First, it turned out that we had hit a bug in the unixODBC library that had just been found and fixed by someone else. But even with this bug fixed, there was still a ton of time spent in a function that parses the tiny
/etc/odbcinst.ini text file.
perf top shows globally where the CPUs on your system are spending time and we were spending over 40% of the time on all CPUs in
strcmp! The fix was pretty simple and didn’t affect the Windows code since it was in the platform-specific driver code. The moral of the story is that database drivers for Windows can be more mature than drivers on Linux. In fact, when we find vizzes that are much faster to render on Windows than Linux it is frequently because the DB queries are faster.
I also want to plug another great performance analysis tool in common use on Linux: the flamegraph. We have proactively used flamegraphs to see if hotspots stand out. One of our earliest uses found that we were spending about 7% of all of our time creating ICU date formatters over and over again. The fix to cache them was minimal and the before and after flamegraph screenshot shows how on the left, we are spending time calling
TabICU::ICUSimpleDateFormat, while that call tower is gone in the image on the right.
Identifying and fixing performance problems on Windows is also very feasible and good tools definitely exist.
Does Tableau Desktop Run on Linux?
Tableau Desktop absolutely runs on Linux:
The effort to make Tableau Desktop run on Linux was very minimal. Everything "just worked" which is testament to the code base already running on both Windows and OSX. We use Tableau Desktop internally for testing all the time. It's the easiest way to verify DB connectivity or check how a viz renders without running a Server.
Unfortunately (and I don't speak for the company, it's just my personal opinion), we will never release Tableau Desktop because there is not a lot of demand for it and it would be very difficult to support given the variety of graphics cards and libraries that exist for Linux systems.
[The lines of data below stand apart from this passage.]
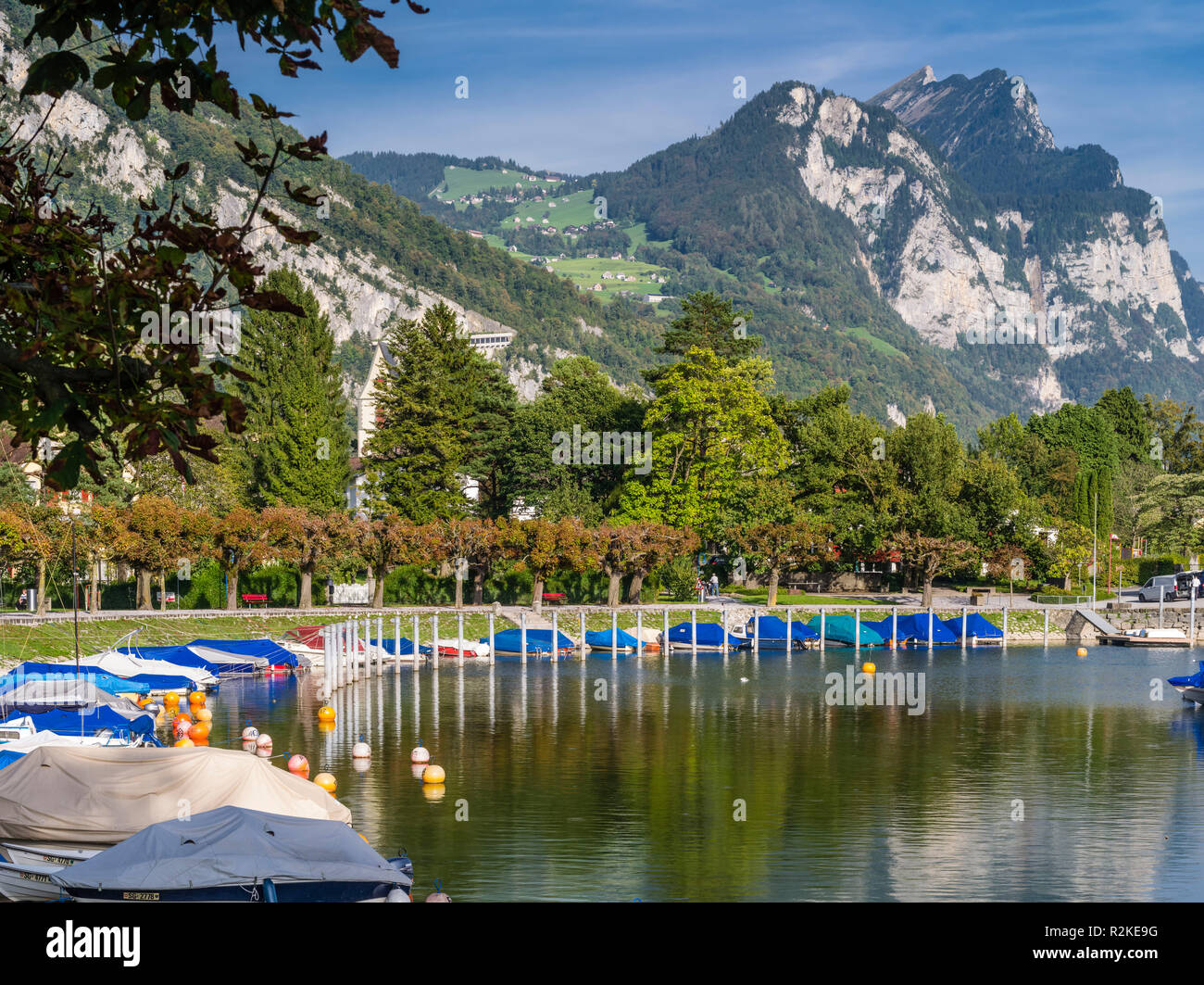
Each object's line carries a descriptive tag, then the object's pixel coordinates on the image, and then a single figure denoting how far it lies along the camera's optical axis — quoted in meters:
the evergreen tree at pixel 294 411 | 106.12
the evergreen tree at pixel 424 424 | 104.31
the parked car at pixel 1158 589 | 106.94
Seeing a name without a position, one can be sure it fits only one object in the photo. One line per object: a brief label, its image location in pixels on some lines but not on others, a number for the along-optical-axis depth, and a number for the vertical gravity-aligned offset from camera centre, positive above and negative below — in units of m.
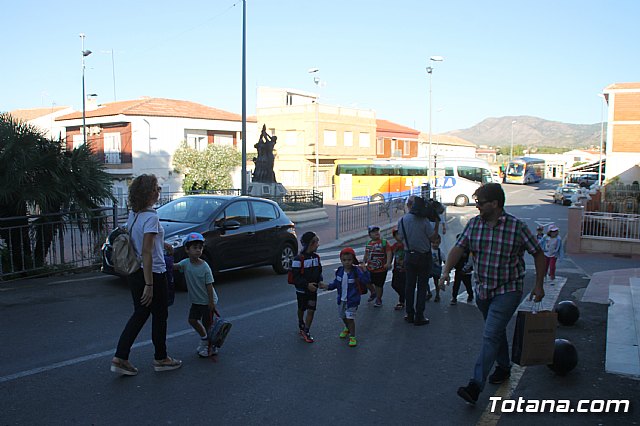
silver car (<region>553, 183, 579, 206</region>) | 39.75 -2.55
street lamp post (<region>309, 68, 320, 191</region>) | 42.38 +1.81
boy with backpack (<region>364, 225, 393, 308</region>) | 7.97 -1.36
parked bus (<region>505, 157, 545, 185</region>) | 67.56 -1.64
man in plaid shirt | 4.63 -0.87
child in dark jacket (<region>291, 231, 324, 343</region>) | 6.39 -1.30
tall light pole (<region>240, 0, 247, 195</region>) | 18.58 +2.38
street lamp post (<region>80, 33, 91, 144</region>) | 33.34 +5.76
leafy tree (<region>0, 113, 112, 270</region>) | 9.27 -0.48
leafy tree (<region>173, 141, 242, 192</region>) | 36.91 -0.56
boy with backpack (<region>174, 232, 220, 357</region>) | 5.66 -1.29
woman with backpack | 4.99 -0.96
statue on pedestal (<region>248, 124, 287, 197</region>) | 25.34 -0.63
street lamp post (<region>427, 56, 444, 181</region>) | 32.92 +4.97
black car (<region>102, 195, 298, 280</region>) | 9.53 -1.29
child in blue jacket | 6.45 -1.45
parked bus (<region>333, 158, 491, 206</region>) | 38.97 -1.46
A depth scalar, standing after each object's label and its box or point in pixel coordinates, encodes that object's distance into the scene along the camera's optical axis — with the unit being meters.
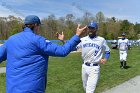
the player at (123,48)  7.45
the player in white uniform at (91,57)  3.08
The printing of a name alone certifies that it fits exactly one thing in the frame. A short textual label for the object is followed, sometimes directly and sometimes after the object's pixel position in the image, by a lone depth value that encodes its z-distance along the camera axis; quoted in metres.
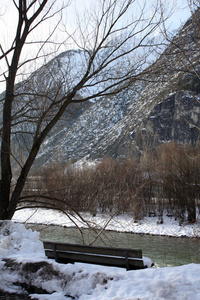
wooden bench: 4.16
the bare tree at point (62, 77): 6.30
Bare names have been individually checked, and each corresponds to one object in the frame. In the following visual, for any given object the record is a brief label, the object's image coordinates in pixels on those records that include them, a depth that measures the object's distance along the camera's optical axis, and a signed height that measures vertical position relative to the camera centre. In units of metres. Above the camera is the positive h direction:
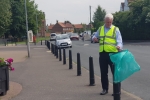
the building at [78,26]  185.31 +2.45
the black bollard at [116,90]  6.20 -1.17
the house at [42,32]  130.05 -0.65
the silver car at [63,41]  35.09 -1.20
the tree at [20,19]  68.12 +2.48
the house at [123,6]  92.97 +7.44
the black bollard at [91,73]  9.28 -1.25
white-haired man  7.63 -0.27
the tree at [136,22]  44.12 +1.18
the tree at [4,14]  47.06 +2.53
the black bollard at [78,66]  11.31 -1.29
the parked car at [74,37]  65.85 -1.39
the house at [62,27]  162.00 +1.66
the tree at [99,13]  99.44 +5.18
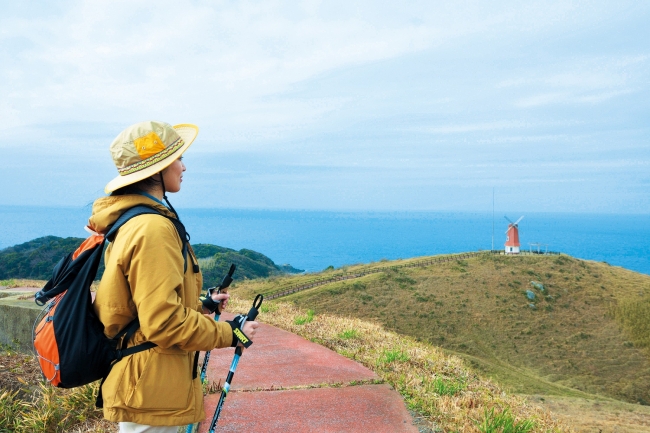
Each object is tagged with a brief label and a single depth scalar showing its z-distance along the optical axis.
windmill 57.66
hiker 2.38
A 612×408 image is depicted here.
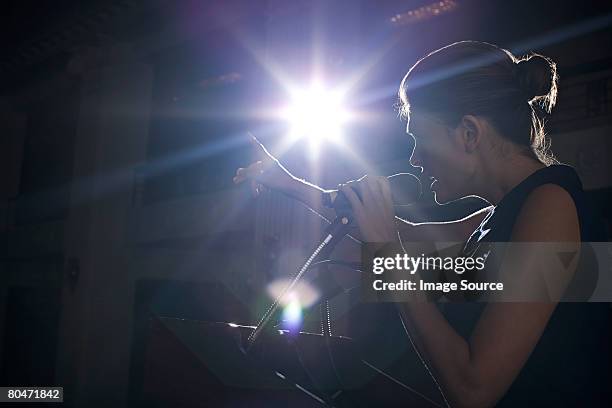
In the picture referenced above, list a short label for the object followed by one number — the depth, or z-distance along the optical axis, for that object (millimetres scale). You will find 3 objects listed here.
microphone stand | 1538
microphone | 1584
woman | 1515
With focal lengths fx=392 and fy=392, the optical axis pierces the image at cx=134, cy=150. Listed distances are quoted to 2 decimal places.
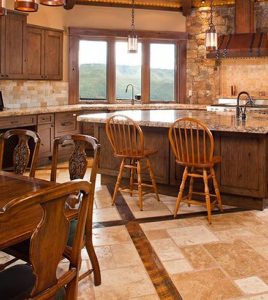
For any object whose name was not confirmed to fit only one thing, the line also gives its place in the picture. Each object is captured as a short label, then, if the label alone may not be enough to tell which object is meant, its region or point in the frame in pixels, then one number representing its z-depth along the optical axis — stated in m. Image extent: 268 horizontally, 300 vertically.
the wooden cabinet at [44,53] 6.63
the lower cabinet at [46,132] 6.31
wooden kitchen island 4.07
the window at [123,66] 7.79
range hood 7.24
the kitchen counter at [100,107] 6.06
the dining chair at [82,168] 2.30
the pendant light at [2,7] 2.47
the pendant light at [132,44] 5.57
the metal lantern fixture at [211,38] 5.04
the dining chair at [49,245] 1.27
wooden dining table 1.52
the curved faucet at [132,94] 8.02
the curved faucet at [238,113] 4.73
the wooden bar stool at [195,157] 3.84
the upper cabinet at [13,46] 5.89
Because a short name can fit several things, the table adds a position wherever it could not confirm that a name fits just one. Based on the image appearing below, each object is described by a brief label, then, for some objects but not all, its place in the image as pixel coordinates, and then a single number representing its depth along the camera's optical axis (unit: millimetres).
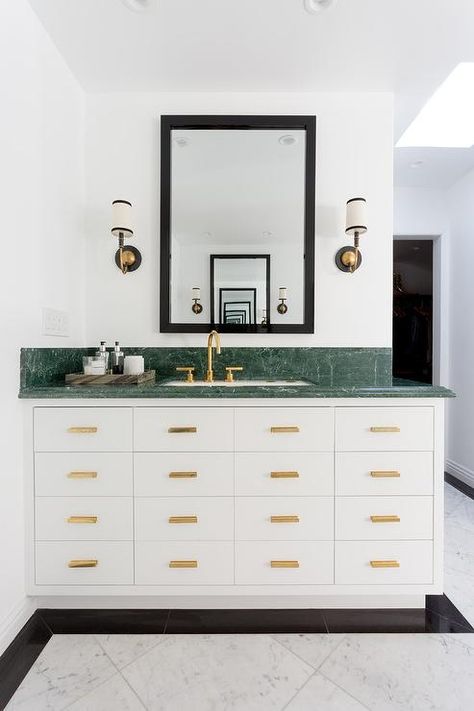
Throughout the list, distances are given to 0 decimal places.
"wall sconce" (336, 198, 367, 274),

Porting Tableau Server to Linux was a gratifying group effort. Similar to the Mac port, we needed to educate the entire company on how to build, test, and debug on Linux. IT needed to expand our build grid and provide developers with Linux desktop systems. Our entire support organization needed to be trained on Linux. New documentation specific to Linux was written. While management has been very supportive, because they understand the importance of a Linux Server in the enterprise market today, it's an on-going process to port the entire company to Linux.